■ **EXERCISE DESCRIPTION**: Carry on the excerpt about remaking albums and the difference between craft and art, starting after its last sentence.

■ **SOURCE EXCERPT**:
____________________

Remaking an album means you can have all the demanding fun of making an album, without the pressure of actually contributing anything new to the world.  If you make an album that is trying to be new, a valid contribution to a crowded artistic field, the chances are still very good that you'll fall short, add to the redundancy and clutter of music. But if you remake something that already exists, then the redundancy of the project is built-in, pre-accepted. You're off the artistic hook.


This reminds me of something I saw in at LACMA in Los Angeles recently, a retrospective of the work of the ceramics sculptor Ken Price (who turned a craft, pottery, into art). One of his quotations, from 1993, was stenciled on a wall:


"A craftsman knows what he's going to make and an artist doesn't know what he's going to make, or what the finished product is going to look like"

So art, properly, involves an element of discovery...

Which chimes with a sub-theme in Retromania, my hunger to be surprised, continually, by music...  in a sense Ken Price is saying that the artist should be surprised by what he or she comes up with...

(But perhaps a retromaniacal, or retrolicious, artist -- if there's enough creativity in their recreativity -- can feel that way too, e..g. Ariel Pink "Interesting Results":  every time I pick up the pen I get interesting results / every time I sit down and I try I get extraterrestrial results / I get these interesting results")


Craft and art also seem to correspond roughly to the difference between talent and genius.... between skill and generative capacity (the paradoxical proof of which is precisely its tendency to incite, in your contemporary others, imitative work, skilful emulation....  and to invite, for decades to come, retro-replication)

____________________

■ **STORED DATA**:
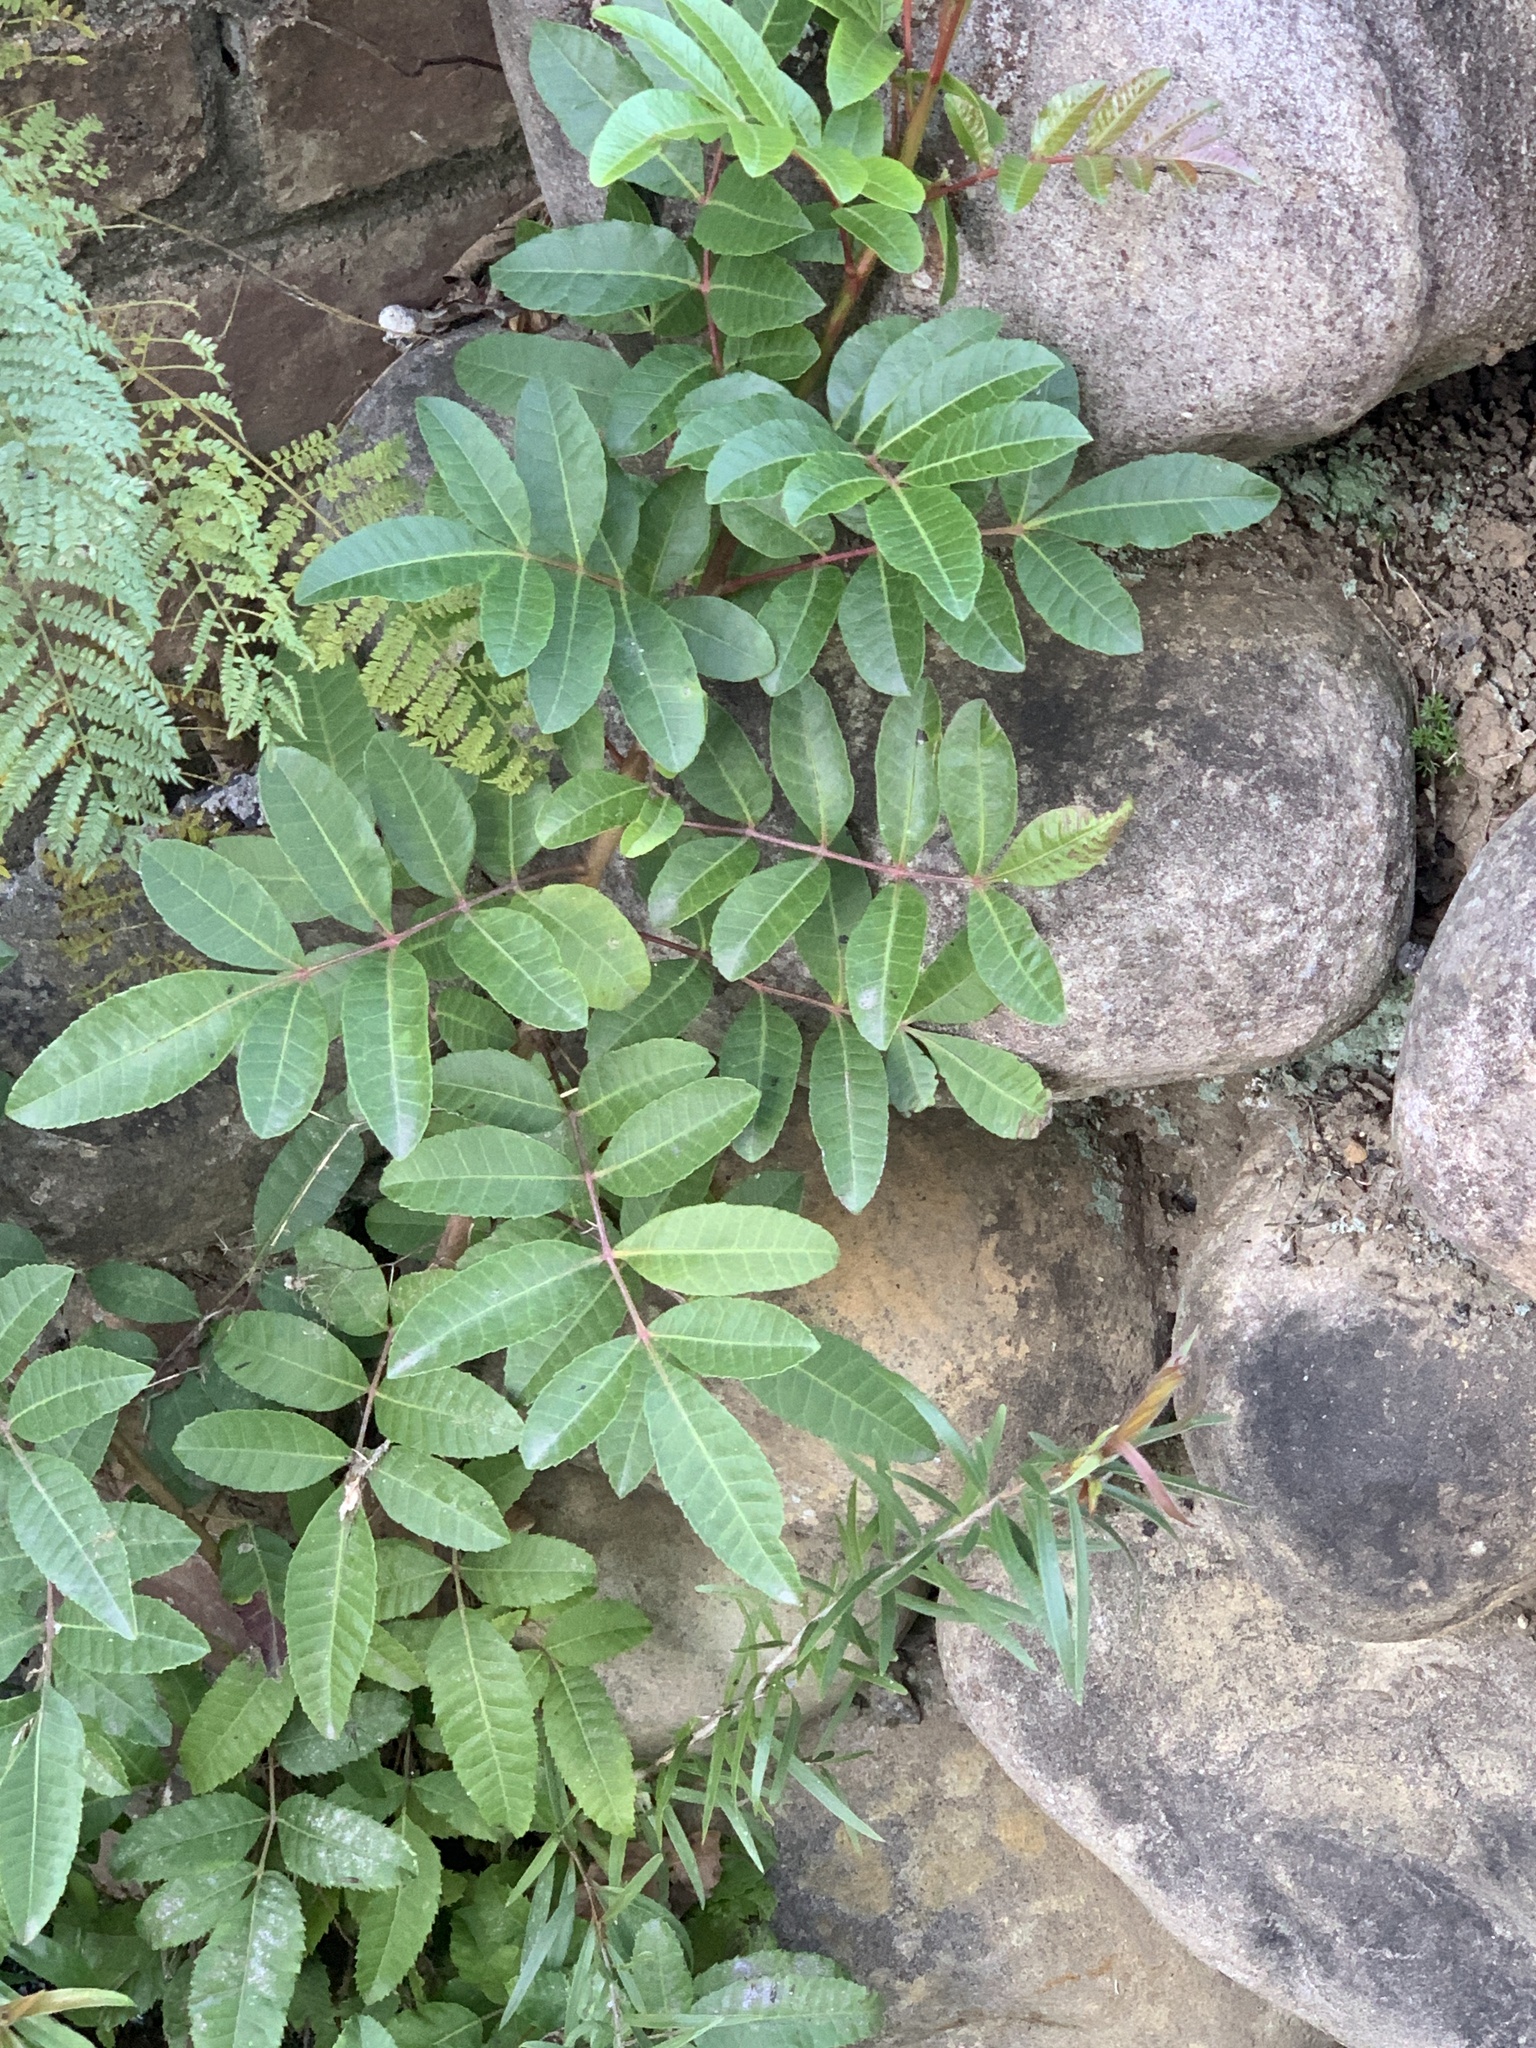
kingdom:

____________________

■ **ANSWER FOR THE TASK**:
Bourgeoiseaux , again: "Certainly, by Mutations (named after Os Mutantes), Beck's urge to cite, to curate and to copy, had already begun to overwhelm him, parody clearly slipping into pastiche (a transformation completed in toto on Midnight Vultures)....""Mutations is about its influences. Not doing anything with them, not transmuting them, but instead making them very apparent. They are the surface and the content, the purpose of these songs".

I thought Midnight Vultures was execrable, embarrassing.... I can't even remember Mutations. Perhaps I had stopped listening by then.


Other stuff Beck's done has teetered on the good side of retro-collage aesthetics, the Stereolab/Wagon Christ side

As Bourgeoiseaux argues, Odelay is kind of undeniable, still

And I did find myself surprised to really love Modern  Guilt, the  2008 album he did with Danger Mouse, the mash up man.

Particularly this track, titled, funnily enough, "Replica":



It's sort of his Low, this album....  those nervy, jittery drums...   he seems hollowed-out, sunk in a malaise...  feels like  maybe the masks have dropped away, and much of the clever-cleverness too...

It's the sound of the record I like, as much as the tunes (great as several of them are).